Plaintiff has submitted two additional affidavits to support his argument that he has acquired rights to exclusively use the HealthSource Chiropractic mark in Monroe County and the five contiguous counties. Defendants contend that the evidence should not be considered because it was not timely produced in discovery pursuant to Rule 26 of the Federal Rules of Civil Procedure. Defendants also contend that the evidence submitted does not conclusively establish Plaintiff's exclusive right to use the HealthSource Chiropractic mark in the entirety of Monroe County and the five contiguous counties. Instead, they contend that Plaintiff's zone of exclusivity should be limited to the three to five mile radius surrounding his office in Monroe County as of the date when his trademark rights were frozen - July 10, 2007.

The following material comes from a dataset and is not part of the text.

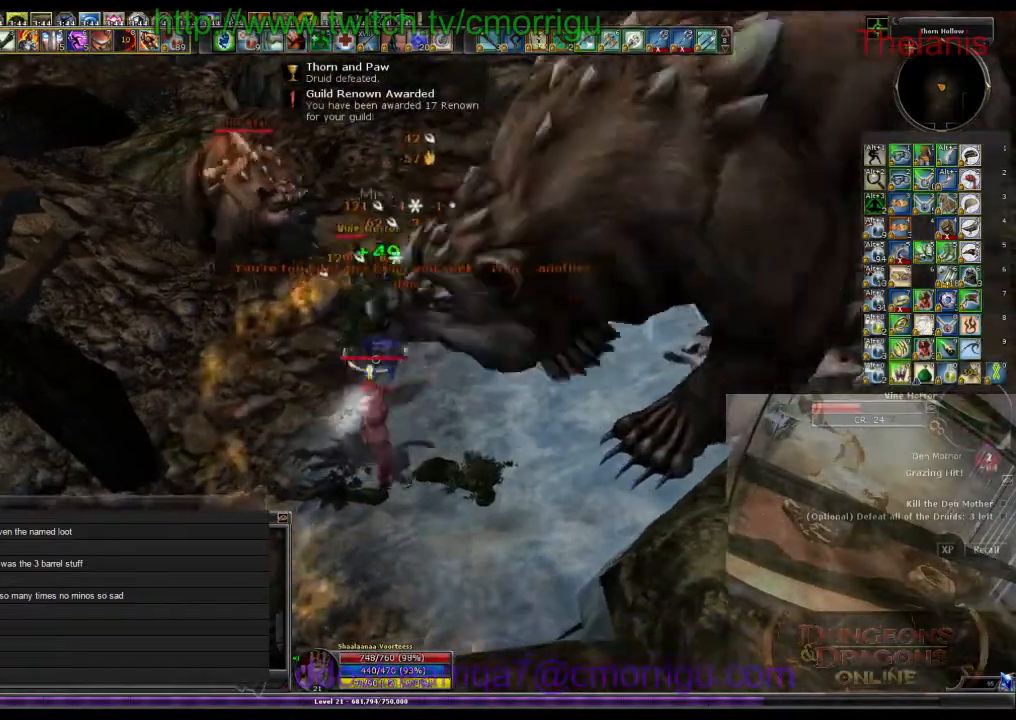
{"keys": [], "events": [[233, "w", "up"]]}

The Court will consider the additional evidence over Defendants' objections. With respect to the Dudley Affidavit, in its August 2012 Order, the Court granted Plaintiff additional discovery as needed and specifically instructed the Plaintiff to provide information relating to the dates he treated patients in areas outside of Monroe County. Further, Defendants were provided with the name of the second affiant, Craig Rybczynski, during discovery, albeit on the last day. While Plaintiff could have provided Rybczynski's name at an earlier date, there is no evidence that the Defendants were prejudiced by the relatively late disclosure. Accordingly, the Court denies Defendants' request to exclude this information from the record.

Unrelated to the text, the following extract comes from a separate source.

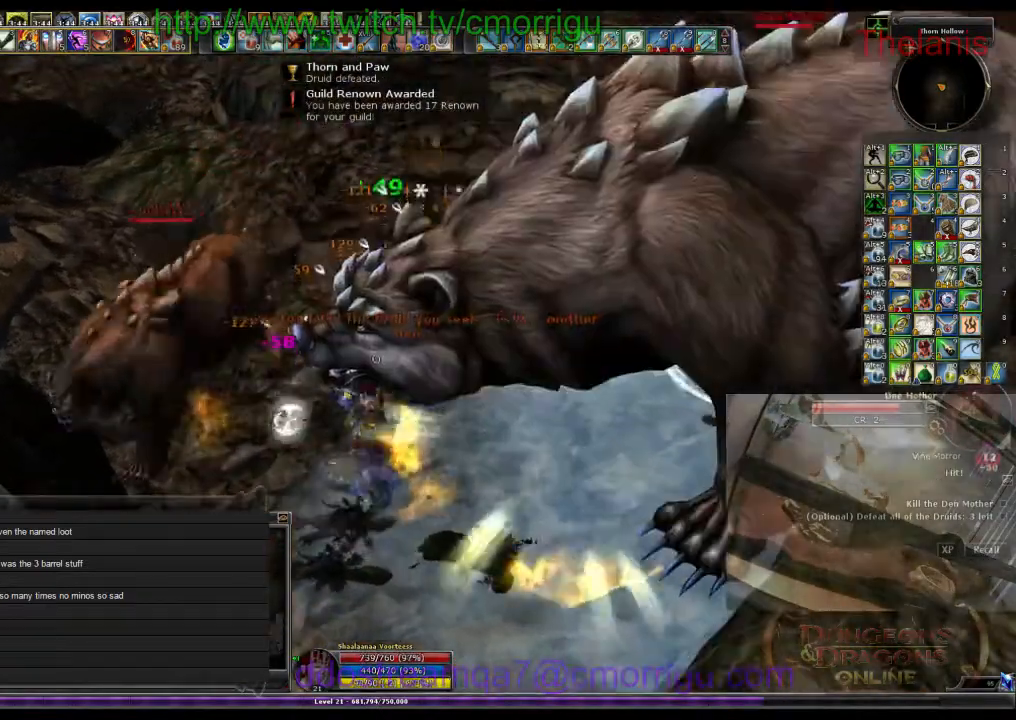
{"keys": [], "events": []}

The Court previously discussed some of the case law relevant to its decision on this issue. Courts have found several factors relevant to determining the geographic extent of market penetration. For example, (1) volume of sales; (2) growth trends; (3) number of buyers in ratio to potential customers; and (4) amount of advertising. See Natural Footwear Ltd. v. Hart, Schaffner & Marx, 760 F.2d 1383, 1398-1399 (3rd Cir. 1985) (citing cases). And other Courts have relied the concept of the "zone of natural expansion" to determine the territorial limits of a party's exclusive right to use a particular mark. See Allard Enterprises, Inc. v. Advanced Programming Resources, Inc., 249 F.3d 564, 574 (6th Cir. 2001)(citing In re Beatrice Foods Co., 57 C.C.P.A. 1302, 429 F.2d 466, 475 (1970)("[w]here a party has submitted evidence sufficient to prove a strong probability of future expansion of his trade into an area, that area would then become an area of likelihood of confusion if a registration covering it was granted to another party.")). The Allard Court held that the consideration of the Natural Footwear factors and the concept of the zone of natural expansion, together, was an appropriate test for courts to determine the parties' respective territorial rights. Id. However, "[t]he actual geographic area a party carves out is a question of fact." Popular Bank of Florida v. Banco Popular de Puerto Rico, 9 F.Supp.2d 1347, 1354 (S.D.F.L. 1998).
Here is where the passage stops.